Another - replace busybox with a cutdown version and don't use shared glibc for it- use static uclibc... using shared glibc for busybox is a complete waste of resources as soon as /sbin/init runs. If you don't believe me run top with glibc shared... remaster and rerun top with a static uclibc build (you can get recent prebuilt versions from impactlinux.com/aboriginal) ... the difference in ram usage exceeds the difference in size at the first run of any busybox app and since they are both in ram ...
Does this take into account the kernel-level sharing of library pages?
There are other apps linked to glibc, such as udev.

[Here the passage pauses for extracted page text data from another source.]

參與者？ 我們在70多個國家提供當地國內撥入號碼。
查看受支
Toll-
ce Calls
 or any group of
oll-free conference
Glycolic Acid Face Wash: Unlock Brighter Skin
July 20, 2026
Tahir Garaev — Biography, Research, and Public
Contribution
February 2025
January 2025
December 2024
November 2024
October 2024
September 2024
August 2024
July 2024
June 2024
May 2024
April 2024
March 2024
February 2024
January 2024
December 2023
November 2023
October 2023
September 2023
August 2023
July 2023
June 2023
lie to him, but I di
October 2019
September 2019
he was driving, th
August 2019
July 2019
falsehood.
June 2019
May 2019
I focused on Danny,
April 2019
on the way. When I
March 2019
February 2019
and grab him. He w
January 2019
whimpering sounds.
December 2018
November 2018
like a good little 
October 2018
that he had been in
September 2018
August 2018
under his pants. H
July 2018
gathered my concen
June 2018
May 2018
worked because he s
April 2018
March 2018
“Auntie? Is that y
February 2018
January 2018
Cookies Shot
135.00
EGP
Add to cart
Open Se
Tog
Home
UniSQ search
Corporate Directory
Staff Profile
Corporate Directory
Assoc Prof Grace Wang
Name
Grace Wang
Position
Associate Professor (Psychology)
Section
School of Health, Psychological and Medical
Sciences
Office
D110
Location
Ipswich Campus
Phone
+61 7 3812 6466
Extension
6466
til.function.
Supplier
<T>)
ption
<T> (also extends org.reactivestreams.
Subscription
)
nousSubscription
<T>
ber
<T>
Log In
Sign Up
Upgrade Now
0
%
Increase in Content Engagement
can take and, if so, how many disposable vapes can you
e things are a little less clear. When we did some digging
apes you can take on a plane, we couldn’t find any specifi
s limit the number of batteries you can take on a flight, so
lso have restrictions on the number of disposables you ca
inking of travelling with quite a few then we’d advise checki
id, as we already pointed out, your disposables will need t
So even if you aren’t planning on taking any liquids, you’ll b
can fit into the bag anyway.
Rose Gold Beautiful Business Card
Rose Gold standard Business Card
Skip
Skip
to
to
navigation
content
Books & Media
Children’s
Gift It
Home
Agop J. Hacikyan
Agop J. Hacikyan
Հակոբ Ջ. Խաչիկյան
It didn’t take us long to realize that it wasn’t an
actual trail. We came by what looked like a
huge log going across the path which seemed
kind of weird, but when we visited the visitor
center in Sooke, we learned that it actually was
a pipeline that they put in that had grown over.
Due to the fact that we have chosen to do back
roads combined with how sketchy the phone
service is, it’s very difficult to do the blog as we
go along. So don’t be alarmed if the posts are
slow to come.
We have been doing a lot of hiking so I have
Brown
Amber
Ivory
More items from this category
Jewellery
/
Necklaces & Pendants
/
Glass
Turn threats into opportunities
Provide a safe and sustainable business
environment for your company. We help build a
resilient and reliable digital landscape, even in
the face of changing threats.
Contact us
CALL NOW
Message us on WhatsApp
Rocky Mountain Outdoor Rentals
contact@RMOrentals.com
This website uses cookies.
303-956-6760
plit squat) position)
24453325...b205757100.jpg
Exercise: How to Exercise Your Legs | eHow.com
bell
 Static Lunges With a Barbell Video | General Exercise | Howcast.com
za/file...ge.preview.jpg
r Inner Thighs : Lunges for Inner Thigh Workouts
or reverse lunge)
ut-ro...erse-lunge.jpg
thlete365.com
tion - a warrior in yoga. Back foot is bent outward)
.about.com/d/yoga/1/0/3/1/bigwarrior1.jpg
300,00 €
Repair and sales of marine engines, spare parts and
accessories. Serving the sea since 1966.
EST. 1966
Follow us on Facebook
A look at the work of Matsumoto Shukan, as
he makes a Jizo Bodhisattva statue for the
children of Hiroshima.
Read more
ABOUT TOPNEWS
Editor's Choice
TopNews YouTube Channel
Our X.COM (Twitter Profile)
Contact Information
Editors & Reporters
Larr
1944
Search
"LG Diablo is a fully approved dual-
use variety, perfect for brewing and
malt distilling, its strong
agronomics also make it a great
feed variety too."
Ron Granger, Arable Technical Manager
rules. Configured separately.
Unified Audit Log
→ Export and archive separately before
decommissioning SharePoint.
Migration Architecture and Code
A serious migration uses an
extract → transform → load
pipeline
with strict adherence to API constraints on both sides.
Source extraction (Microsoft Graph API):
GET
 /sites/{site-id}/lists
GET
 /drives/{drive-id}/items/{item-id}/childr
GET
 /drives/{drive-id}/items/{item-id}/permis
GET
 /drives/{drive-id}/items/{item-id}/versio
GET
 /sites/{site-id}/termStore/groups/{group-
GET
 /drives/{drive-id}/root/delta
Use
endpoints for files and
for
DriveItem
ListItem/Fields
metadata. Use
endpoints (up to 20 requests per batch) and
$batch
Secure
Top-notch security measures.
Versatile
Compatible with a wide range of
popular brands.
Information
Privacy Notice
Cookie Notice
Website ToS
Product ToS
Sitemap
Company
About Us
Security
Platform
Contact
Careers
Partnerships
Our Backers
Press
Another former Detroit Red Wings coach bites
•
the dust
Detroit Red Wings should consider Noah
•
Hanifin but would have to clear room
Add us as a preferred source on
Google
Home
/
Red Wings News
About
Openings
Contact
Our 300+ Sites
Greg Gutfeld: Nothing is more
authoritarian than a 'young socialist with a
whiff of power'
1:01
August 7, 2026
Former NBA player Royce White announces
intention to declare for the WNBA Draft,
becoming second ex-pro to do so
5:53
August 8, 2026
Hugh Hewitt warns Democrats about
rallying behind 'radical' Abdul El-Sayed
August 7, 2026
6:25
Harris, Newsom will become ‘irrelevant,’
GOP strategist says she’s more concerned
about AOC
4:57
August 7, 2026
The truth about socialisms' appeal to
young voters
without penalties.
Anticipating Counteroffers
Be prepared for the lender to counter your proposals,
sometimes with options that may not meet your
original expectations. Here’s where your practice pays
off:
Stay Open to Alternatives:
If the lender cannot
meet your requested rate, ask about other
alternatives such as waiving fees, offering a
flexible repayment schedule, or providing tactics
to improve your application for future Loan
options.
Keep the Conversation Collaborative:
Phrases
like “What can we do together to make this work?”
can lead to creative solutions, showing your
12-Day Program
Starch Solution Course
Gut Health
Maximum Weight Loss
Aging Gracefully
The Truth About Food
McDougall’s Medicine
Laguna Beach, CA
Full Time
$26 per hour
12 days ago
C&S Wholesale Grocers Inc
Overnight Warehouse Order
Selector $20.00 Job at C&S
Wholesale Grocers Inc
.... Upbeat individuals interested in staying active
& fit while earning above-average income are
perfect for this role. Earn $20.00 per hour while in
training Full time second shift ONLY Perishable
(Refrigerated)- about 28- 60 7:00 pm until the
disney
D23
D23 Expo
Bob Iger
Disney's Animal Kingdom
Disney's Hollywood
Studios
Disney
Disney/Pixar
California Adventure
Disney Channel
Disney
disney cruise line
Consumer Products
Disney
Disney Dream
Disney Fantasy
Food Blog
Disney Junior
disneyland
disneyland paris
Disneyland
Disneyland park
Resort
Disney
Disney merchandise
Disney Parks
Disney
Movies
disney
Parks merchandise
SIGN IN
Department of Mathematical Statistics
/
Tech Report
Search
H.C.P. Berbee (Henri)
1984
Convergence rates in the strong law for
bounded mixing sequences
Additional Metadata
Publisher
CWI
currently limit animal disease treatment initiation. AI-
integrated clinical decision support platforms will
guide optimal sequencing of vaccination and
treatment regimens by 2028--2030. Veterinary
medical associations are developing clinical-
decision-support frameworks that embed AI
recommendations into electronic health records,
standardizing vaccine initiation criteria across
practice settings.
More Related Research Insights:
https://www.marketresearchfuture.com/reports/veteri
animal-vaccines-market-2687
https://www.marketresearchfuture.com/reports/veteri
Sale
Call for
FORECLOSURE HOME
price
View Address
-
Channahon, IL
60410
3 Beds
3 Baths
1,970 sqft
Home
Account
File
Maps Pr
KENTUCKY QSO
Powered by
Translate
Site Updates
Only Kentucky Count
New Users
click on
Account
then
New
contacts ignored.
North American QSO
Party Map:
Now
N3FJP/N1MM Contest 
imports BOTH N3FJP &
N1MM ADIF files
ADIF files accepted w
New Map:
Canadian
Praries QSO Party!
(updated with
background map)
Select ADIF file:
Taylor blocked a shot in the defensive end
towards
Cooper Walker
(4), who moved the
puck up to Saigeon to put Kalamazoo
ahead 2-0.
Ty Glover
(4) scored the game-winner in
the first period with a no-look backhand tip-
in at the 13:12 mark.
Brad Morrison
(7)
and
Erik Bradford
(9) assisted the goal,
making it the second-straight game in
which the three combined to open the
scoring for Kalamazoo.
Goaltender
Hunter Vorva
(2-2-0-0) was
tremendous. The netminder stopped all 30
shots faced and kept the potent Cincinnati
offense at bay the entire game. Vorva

To go even further, rebuild any busybox applets that run daemonized as individual static uclibc binaries - use allnoconfig and then select only that applet. (aboriginal has a cross compiler for this too) ... or just don't run those daemons. *logd, getty, udev...(aboriginal uses oneit instead of init)
You mention two parts here - uclibc using less ram than glibc, and separation of daemons. Why the separation?
Busybox with one applet would start faster, without the applet name lookup, but lose in size due to the binary sharing. RAM use when separated should be ~the same, if not, that would be a bug.
there is a new method since 2.6.32 called devtmpfs which is a better, more simplified version of the former devfs (problems with its original incarnation are a big reason the likes of hal and udev even exist) ... the new implementation is only ~300 lines of kernel code, but is supposed to significantly speed up the boot process compared to udev (this may not be as significant when compared to distros that have a partial static implementation of /dev though)
We took a look in the 3.x development cycle. It proved not to gain much at all, indeed due to our existing static dir.
<rambling>
.... I really wish they (kernel devs) would pick a name and stick to it though -- ramzswap (ore whatever it was called) is now zram - which conflicts with the naming of a very fast and cheap (to make ... maybe not necessarily to license) alternative cache/ram technology - so it will likely change again.
</rambling>
I understand the rename ramzswap -> zram, since it's no longer limited to swap.